Tuckett deftly creates a journey through Hogarth’s most famous pieces, The Harlot’s Progress, Marriage a la Mode, The Rake’s Progress and Gin Lane, by putting the artist himself on stage and having him direct a group of disturbed Bedlam inmates in re-enactments of his creations. There’s a cast of only seven singers and dancers, all excellent actors, but Tuckett’s brisk, bustling choreography gives the effect of a stage teeming with London’s lowlife.
Paul Englishby’s music is an appealing mix of English ballad styles and Handelian flourishes, and Alasdair Middleton’s witty libretto is a hoot – hilarity and depravity jostling for clever rhymes. The performers Matthew Hart, Laura Caldow, Clemmie Sveaas, Nuno Silva, Anna Dennis, Matthew Sharp and Tom Solomon are a supremely talented ensemble, with Solomon a finely etched Hogarth, switching effortlessly from light baritone to ringing countertenor and Dennis a beautifully lyrical soprano as Moll the harlot. Tuckett has also created a deeply moving solo for Laura Caldow as the doomed gin-addicted young mother, danced on pointe.

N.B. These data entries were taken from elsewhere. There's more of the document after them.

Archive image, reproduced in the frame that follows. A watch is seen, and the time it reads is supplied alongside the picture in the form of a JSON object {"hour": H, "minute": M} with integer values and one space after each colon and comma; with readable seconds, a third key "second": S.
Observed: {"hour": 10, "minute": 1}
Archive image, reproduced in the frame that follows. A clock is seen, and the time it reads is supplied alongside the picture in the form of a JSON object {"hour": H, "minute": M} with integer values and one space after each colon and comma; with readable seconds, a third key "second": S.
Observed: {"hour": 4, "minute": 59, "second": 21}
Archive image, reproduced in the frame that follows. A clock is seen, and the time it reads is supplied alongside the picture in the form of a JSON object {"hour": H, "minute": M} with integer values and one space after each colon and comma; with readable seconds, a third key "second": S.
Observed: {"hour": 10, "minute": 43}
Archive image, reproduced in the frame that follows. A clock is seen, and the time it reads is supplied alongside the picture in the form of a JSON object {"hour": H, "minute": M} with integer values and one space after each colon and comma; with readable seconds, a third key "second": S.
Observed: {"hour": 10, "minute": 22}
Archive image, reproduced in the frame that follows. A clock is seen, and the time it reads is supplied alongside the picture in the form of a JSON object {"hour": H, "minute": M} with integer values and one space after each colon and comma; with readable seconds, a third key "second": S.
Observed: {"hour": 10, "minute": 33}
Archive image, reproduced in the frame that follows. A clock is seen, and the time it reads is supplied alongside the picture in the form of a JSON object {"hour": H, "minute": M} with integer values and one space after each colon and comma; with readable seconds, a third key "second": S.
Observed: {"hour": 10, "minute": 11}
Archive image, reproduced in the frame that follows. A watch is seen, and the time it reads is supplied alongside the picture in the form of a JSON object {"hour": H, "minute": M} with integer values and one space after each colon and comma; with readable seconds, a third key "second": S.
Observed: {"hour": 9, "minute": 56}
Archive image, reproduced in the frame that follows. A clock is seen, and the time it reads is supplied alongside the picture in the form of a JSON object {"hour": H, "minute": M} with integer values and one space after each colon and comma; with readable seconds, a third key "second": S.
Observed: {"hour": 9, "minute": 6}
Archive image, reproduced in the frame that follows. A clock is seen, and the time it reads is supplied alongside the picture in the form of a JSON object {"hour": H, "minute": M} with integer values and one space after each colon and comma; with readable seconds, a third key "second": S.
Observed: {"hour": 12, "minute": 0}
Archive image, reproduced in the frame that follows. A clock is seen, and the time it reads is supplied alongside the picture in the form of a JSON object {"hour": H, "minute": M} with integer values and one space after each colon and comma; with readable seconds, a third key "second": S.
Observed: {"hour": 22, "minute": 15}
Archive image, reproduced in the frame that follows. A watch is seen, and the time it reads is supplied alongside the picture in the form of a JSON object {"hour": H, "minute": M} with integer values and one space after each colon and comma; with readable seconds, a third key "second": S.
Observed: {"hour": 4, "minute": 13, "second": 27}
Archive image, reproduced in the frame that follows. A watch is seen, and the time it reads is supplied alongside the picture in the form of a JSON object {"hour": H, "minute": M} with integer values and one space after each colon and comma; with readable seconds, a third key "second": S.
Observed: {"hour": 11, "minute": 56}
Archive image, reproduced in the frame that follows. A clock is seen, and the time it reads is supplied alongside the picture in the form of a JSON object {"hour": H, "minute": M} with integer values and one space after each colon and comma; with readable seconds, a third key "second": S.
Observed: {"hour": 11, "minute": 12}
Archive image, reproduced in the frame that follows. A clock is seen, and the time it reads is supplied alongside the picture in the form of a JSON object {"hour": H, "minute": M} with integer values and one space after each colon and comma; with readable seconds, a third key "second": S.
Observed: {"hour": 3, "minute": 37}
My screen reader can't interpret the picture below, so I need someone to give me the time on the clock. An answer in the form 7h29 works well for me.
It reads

There are echoes of Marat/Sade and The Threepenny Opera, but, for all its Bedlam raggedness, this terrific show is no rag-bag of clashing disciplines. It’s a marriage of a la mode of theatre, opera and dance.
The Skins generation weren’t much in evidence on the opening night, but, at the risk of sounding like a dad trying to be trendy, I’d sum it up as wicked.